Some types of environmental factors, such as high-energy radiation, can cause double-stranded breaks in DNA (splitting a chromosome in two). This is the kind of DNA damage linked with superhero origin stories in comic books, and with disasters like Chernobyl in real life.
Double-stranded breaks are dangerous because large segments of chromosomes, and the hundreds of genes they contain, may be lost if the break is not repaired. Two pathways involved in the repair of double-stranded DNA breaks are the non-homologous end joining and homologous recombination pathways.
In non-homologous end joining, the two broken ends of the chromosome are simply glued back together. This repair mechanism is “messy” and typically involves the loss, or sometimes addition, of a few nucleotides at the cut site. So, non-homologous end joining tends to produce a mutation, but this is better than the alternative (loss of an entire chromosome arm)10.

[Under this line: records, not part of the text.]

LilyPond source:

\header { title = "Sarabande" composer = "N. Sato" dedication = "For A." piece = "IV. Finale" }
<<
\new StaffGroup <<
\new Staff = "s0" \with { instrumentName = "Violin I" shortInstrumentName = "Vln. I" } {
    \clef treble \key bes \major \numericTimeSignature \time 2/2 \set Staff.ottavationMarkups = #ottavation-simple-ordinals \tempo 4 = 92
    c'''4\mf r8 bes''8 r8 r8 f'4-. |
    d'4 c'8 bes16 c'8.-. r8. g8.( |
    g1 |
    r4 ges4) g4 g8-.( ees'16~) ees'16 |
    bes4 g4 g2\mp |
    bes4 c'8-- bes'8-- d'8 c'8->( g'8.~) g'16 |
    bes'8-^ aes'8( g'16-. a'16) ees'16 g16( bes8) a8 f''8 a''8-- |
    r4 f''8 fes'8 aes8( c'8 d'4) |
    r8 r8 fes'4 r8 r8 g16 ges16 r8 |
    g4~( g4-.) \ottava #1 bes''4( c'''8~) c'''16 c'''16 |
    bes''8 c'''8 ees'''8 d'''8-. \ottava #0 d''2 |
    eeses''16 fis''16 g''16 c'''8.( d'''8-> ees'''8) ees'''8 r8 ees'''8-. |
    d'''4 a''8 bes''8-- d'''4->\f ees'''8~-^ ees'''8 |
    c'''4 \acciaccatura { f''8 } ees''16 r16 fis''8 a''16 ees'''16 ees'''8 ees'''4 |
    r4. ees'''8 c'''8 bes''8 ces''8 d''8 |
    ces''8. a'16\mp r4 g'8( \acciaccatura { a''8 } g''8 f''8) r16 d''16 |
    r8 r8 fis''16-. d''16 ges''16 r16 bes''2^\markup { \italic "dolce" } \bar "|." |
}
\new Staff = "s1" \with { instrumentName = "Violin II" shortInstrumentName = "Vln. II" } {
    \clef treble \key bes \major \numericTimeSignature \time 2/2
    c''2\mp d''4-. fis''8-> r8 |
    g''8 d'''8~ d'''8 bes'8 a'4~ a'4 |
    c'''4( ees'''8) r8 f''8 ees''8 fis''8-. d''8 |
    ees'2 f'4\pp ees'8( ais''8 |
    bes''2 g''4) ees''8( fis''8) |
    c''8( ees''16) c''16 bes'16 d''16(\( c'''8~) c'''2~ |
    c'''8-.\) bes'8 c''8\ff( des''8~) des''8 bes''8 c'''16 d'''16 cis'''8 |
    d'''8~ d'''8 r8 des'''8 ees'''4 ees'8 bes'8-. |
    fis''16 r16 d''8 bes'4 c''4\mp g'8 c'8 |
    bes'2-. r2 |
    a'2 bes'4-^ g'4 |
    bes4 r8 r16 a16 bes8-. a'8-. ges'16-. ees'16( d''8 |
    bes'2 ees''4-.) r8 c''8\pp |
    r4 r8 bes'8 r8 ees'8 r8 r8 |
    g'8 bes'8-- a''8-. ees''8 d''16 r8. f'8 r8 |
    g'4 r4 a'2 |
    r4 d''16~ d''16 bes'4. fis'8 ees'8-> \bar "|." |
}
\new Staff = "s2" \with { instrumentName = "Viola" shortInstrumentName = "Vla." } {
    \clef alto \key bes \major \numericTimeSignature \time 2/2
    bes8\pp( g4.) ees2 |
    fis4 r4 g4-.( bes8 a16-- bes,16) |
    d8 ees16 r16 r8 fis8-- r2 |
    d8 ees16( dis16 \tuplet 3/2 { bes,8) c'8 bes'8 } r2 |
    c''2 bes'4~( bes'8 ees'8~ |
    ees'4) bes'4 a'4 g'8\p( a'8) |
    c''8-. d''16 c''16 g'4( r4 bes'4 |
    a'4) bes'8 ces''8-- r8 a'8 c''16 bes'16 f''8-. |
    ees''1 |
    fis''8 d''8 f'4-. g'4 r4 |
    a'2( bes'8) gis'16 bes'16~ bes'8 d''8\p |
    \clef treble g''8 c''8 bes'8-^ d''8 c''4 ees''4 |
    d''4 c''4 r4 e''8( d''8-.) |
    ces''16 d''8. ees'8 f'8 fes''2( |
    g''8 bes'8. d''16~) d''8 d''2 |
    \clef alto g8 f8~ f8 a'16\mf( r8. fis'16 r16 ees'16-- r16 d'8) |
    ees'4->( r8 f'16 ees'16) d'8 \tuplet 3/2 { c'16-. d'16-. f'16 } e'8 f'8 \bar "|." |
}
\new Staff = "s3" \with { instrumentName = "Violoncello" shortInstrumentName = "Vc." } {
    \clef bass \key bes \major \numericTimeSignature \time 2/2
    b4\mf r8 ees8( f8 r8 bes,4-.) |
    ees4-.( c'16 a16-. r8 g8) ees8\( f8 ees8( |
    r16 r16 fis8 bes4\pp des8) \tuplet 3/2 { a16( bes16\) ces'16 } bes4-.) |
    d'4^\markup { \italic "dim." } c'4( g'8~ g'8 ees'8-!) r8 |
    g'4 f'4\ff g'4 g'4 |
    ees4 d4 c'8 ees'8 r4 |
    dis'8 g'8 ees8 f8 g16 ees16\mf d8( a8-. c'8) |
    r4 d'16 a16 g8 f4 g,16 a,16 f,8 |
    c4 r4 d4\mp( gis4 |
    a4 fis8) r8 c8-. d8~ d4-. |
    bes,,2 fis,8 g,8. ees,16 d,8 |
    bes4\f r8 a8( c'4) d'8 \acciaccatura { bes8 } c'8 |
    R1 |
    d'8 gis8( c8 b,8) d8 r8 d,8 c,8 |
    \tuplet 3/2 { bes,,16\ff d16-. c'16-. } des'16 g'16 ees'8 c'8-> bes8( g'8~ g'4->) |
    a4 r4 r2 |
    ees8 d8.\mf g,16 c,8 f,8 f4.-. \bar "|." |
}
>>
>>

A double-stranded break may be repaired by non-homologous end joining. The chromosome is "glued" back together, usually with a small mutation at the break site.
Diagram based on similar diagram in Alberts et al.10
In homologous recombination, information from the homologous chromosome that matches the damaged one (or from a sister chromatid, if the DNA has been copied) is used to repair the break. In this process, the two homologous chromosomes come together, and the undamaged region of the homologue or chromatid is used as a template to replace the damaged region of the broken chromosome. Homologous recombination is “cleaner” than non-homologous end joining and does not usually cause mutations11.
The double-stranded break may be repaired by homologous recombination. The broken chromosome pairs up with its homologue. The damaged region is replaced via recombination, using sequences copied from the homologue.
Diagram based on similar diagram in Alberts et al.10

DNA proofreading and repair in human disease

Evidence for the importance of proofreading and repair mechanisms comes from human genetic disorders. In many cases, mutations in genes that encode proofreading and repair proteins are associated with heredity cancers (cancers that run in families). For example:
  • Hereditary nonpolyposis colorectal cancer (also called Lynch syndrome) is caused by mutations in genes encoding certain mismatch repair proteins12,13. Since mismatched bases are not repaired in the cells of people with this syndrome, mutations accumulate much more rapidly than in the cells of an unaffected person. This can lead to the development of tumors in the colon.
  • People with xeroderma pigmentosum are extremely sensitive to UV light. This condition is caused by mutations affecting the nucleotide excision repair pathway. When this pathway doesn't work, thymine dimers and other forms of UV damage can't be repaired. People with xeroderma pigmentosum develop severe sunburns from just a few minutes in the sun, and about half will get skin cancer by the age of 10 unless they avoid the sun14.